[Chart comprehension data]
____

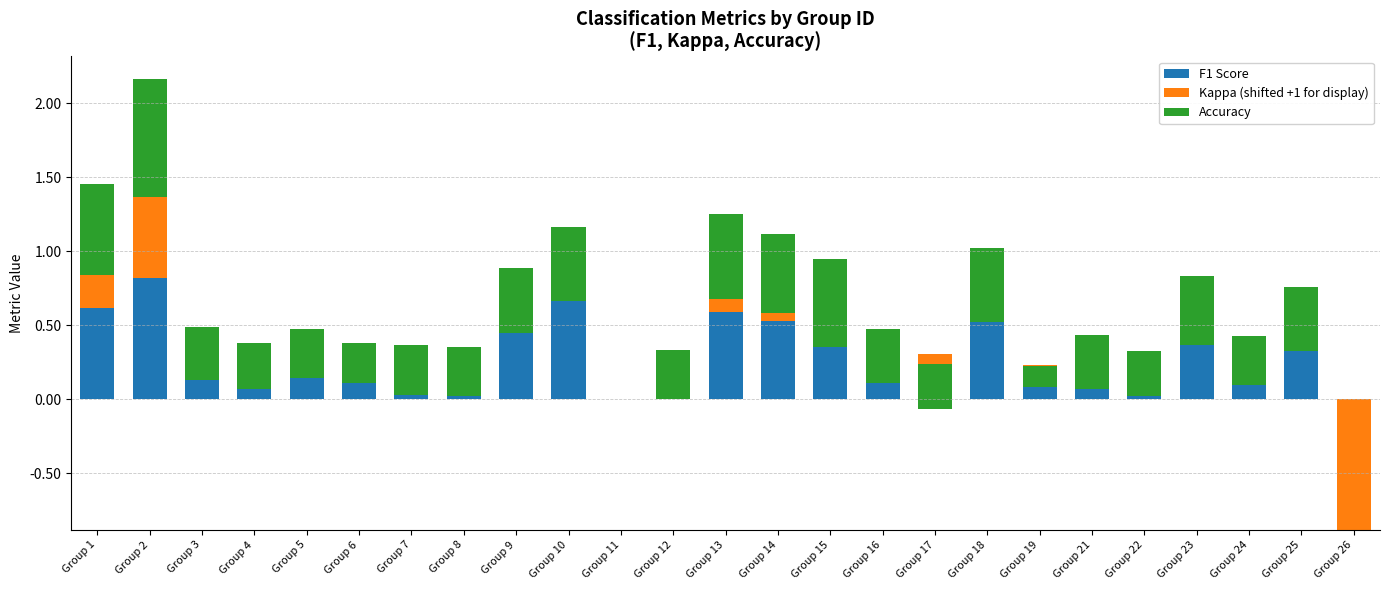

How many values in the Accuracy series exceed 0?

23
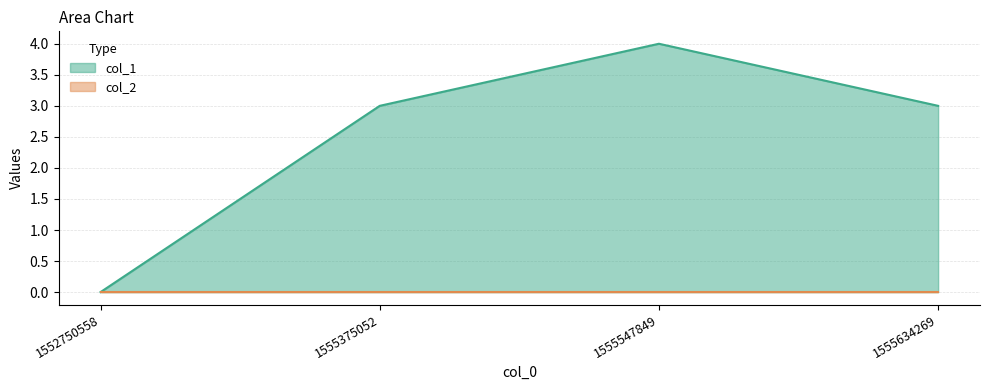

What is the value of the 3rd point from the left?

4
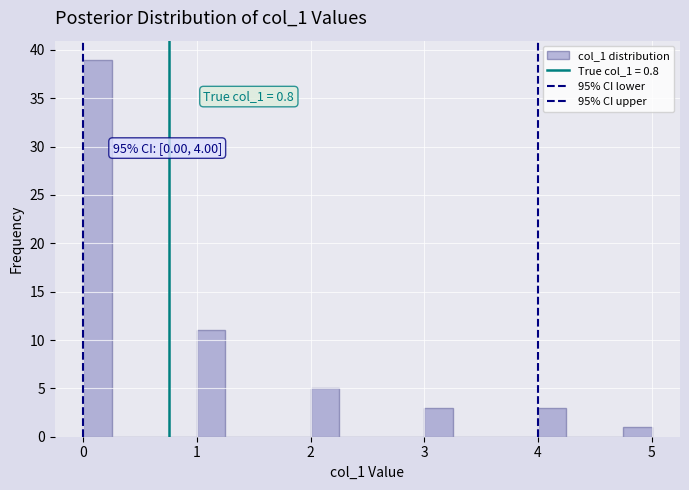

Around what value on the x-axis is the tallest bar? Give the approximate position of its centre, as read against the axis.

0.1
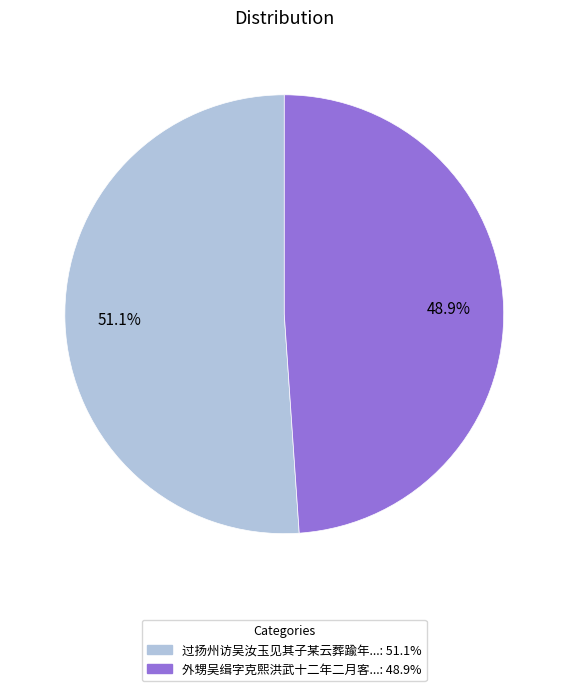

How many segments does this pie chart have?

2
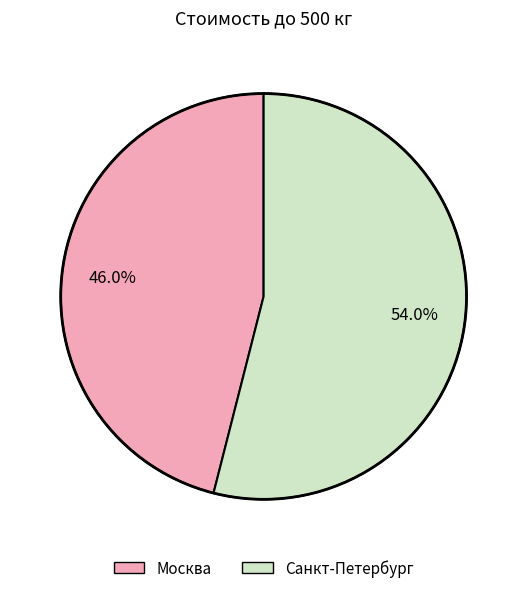

Which category has the biggest portion of the pie?

Санкт-Петербург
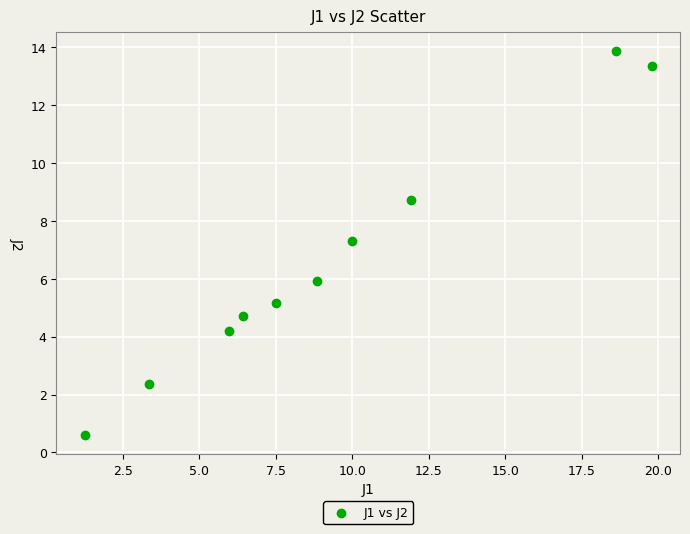

What Y value in the scatter plot is closest to 7?

7.3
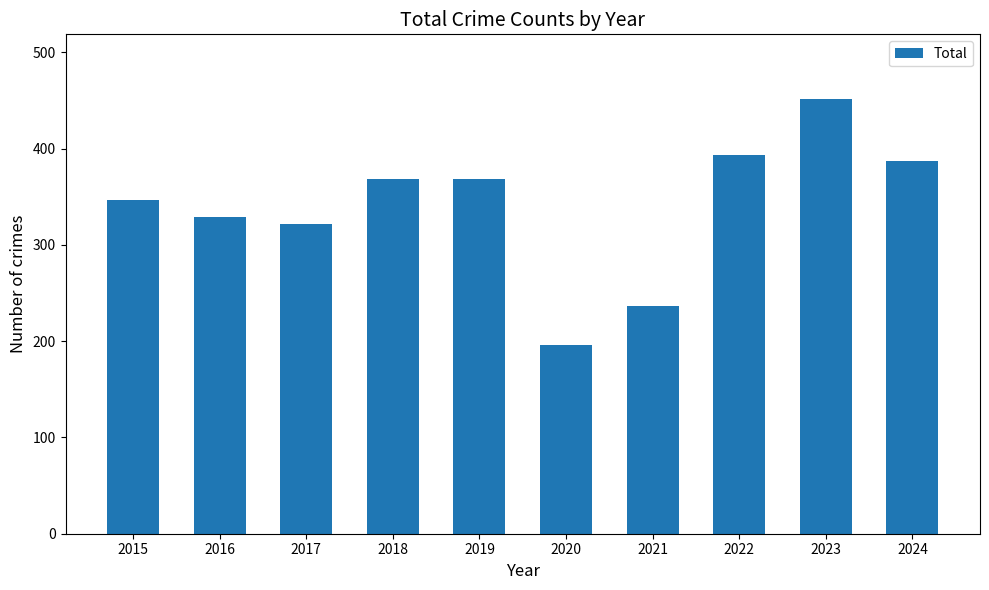

What value does the data have at 2017, to the nearest 5?

320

____

## [Exercise instructions]
Quote all of the rows above word for word, omitting the pictures.

## [Output below]
How many values in the Accuracy series exceed 0?

23

What is the value of the 3rd point from the left?

4

Around what value on the x-axis is the tallest bar? Give the approximate position of its centre, as read against the axis.

0.1

How many segments does this pie chart have?

2

Which category has the biggest portion of the pie?

Санкт-Петербург

What Y value in the scatter plot is closest to 7?

7.3

What value does the data have at 2017, to the nearest 5?

320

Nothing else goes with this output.